Defendants’ amended third-party complaint and amended counterclaim merely claimed:

“That the said Defendants-C ounter-Plaintiffs and Third Party Plaintiffs are businessmen within the meaning and express definition of an act to protect businessmen from fraud, unfair methods of competition and unfair or deceptive acts or practices in the conduct of any commerce in the State of Illinois *** commonly known as Chapter IZV-k, Ill. Rev. Stat. 1973, etc., Sec. 261 etc. Said Plaintiffs are further persons as expressly defined in said Act in Section 261, subparagraph (c). The transactions and occurrences hereinafter described are expressly defined as ‘commerce’ within the terms of the said Act specifically in said Section 261(f). That the acts of the Counter-Defendants, Plaintiffs, Third Party Defendants, are unlawful practices, fraud, unfair methods of competition, unfair or deceptive acts or practices in the conduct of commerce specifically defined in said Act and in said Section 262.”

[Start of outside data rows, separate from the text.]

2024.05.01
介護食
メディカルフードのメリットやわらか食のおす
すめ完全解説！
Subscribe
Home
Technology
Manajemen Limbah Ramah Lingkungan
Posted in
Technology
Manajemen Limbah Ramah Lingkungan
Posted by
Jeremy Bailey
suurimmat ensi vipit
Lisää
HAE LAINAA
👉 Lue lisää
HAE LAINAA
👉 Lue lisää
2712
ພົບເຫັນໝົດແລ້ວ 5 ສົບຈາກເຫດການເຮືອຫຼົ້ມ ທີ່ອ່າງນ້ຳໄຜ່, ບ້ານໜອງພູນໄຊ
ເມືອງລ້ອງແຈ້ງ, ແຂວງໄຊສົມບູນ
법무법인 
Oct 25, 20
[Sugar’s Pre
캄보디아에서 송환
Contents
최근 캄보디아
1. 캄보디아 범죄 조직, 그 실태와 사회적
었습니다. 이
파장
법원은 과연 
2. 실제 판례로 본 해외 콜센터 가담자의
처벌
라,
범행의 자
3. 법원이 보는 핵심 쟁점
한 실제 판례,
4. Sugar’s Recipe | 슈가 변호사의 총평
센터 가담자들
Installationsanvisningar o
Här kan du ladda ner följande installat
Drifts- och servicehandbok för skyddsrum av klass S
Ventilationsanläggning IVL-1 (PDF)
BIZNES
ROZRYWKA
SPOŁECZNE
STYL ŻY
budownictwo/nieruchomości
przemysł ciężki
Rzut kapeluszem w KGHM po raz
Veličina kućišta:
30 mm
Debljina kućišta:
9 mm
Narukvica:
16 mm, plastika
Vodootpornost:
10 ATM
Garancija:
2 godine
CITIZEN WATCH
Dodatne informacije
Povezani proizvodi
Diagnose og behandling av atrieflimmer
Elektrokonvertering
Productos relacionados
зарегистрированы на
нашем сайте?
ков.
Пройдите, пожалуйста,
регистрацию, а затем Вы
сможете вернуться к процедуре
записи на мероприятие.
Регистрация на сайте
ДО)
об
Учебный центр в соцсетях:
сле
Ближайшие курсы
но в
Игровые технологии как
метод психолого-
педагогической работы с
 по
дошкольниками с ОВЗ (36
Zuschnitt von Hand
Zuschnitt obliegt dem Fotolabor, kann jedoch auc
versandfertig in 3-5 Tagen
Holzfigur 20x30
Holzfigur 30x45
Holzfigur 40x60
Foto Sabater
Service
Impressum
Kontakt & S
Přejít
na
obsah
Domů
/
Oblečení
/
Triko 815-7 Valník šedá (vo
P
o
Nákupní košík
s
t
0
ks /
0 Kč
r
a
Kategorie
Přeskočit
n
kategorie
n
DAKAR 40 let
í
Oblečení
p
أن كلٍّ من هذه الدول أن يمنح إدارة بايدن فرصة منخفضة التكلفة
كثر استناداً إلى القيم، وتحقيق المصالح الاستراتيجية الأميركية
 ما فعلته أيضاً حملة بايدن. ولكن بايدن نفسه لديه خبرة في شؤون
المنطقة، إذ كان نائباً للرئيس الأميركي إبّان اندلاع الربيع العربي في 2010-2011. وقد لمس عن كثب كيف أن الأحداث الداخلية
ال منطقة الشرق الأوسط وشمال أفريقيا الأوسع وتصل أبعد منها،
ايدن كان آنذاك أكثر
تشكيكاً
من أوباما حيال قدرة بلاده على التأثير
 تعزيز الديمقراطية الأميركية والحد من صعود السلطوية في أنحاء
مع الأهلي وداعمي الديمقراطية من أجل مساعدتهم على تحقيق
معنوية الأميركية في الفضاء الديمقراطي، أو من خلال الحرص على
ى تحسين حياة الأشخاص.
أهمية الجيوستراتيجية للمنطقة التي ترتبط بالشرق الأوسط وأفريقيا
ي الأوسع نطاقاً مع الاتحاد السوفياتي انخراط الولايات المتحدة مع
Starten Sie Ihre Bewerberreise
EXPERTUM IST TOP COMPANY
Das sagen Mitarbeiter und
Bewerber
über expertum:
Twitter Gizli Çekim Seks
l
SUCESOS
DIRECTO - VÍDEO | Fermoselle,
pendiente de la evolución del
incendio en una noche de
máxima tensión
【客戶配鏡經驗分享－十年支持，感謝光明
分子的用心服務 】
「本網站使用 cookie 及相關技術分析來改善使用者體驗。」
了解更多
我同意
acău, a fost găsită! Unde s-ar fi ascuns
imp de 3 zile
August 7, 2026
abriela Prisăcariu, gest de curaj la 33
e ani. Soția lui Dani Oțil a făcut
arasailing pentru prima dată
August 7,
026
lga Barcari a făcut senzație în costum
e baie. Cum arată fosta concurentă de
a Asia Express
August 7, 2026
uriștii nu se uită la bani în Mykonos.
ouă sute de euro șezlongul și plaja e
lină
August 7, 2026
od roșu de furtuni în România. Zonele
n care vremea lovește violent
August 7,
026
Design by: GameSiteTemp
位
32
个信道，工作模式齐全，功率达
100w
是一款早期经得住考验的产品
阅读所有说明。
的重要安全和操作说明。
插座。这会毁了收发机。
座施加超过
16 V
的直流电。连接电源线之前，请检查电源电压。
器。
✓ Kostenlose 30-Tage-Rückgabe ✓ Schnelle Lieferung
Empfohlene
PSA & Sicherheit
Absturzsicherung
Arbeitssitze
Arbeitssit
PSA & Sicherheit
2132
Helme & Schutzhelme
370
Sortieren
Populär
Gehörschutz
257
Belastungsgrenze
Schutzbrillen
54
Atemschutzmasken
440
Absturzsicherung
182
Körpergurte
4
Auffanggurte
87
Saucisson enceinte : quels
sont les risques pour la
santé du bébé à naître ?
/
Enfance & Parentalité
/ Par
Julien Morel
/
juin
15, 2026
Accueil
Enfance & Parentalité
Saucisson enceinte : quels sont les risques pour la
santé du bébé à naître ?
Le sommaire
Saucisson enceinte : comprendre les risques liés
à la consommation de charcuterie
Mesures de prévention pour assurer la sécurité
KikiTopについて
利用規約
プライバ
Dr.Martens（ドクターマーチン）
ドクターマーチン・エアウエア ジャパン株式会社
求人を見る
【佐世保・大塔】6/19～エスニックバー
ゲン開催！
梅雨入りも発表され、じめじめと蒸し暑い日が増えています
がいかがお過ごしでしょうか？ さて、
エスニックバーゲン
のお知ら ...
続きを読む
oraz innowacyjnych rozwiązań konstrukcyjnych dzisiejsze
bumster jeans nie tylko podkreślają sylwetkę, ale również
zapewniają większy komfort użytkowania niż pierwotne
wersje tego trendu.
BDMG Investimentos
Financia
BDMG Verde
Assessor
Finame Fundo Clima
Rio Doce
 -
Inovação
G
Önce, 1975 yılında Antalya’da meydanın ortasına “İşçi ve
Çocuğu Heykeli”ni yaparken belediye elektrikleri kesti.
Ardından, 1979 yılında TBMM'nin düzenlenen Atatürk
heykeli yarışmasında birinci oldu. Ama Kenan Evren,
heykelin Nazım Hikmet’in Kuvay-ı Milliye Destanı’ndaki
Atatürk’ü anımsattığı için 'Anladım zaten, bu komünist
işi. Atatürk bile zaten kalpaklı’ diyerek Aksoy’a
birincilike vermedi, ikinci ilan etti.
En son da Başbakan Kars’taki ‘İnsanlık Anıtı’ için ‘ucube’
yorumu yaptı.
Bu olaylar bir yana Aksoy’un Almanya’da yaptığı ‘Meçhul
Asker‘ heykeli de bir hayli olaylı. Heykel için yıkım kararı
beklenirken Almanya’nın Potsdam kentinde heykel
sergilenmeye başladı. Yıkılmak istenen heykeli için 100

“Section 261, subparagraph (c)” of the Act relied upon and cited by the defendants in their amended third-party complaint and amended counterclaim, simply defines “person” as any trust, business *190entity or association, etc. “Section 261, subparagraph (f)” of the Act also relied upon and cited by the defendants in their amended third-party complaint and amended counterclaim, simply defines “commerce” to mean, inter alia, offering any real or personal property for sale.

In defendants’ third-party complaint and counterclaim and the amendments thereto, the only deceptive behavior in which plaintiff was alleged by defendants to have engaged was plaintiffs alleged failure to advise defendants that the A-l zoning did not exist within the Village and that it was the intent of the Village not to zone for that category. Defendants’ contention is without merit, since the A-l zoning and the Village’s intent regarding such zoning were clearly set forth in the Village’s zoning code, which was made a part of the contract for the defendants’ purchase of the land. Defendants cannot now convincingly contend that they were deceived about the Village’s intent to limit the expansion of the A-l category and the attending difficulties with obtaining A-l zoning for the subject parcel of land or that it was impossible for defendants to comply with the covenants of the contract which required defendants to perform specific functions, by a specific date, in order to secure the Village’s rezoning of the land from B-2 to A-l. Additionally, defendants, one of whom was an attorney, and who were also represented throughout the transaction by an attorney, cannot persuasively claim to have been deceived by plaintiffs’ alleged failure to advise them on the contents of the zoning code, particularly when plaintiffs provided the defendants with a copy of the Village’s zoning code. The trial court properly concluded that defendants failed to state a cause of action under the Consumer Fraud and Deceptive Business Practices Act and therefore correctly dismissed defendants’ third-party complaint and counterclaim.

The judgment of the trial court is affirmed.

Affirmed.

LORENZ, P.J., and MURRAY, J., concur.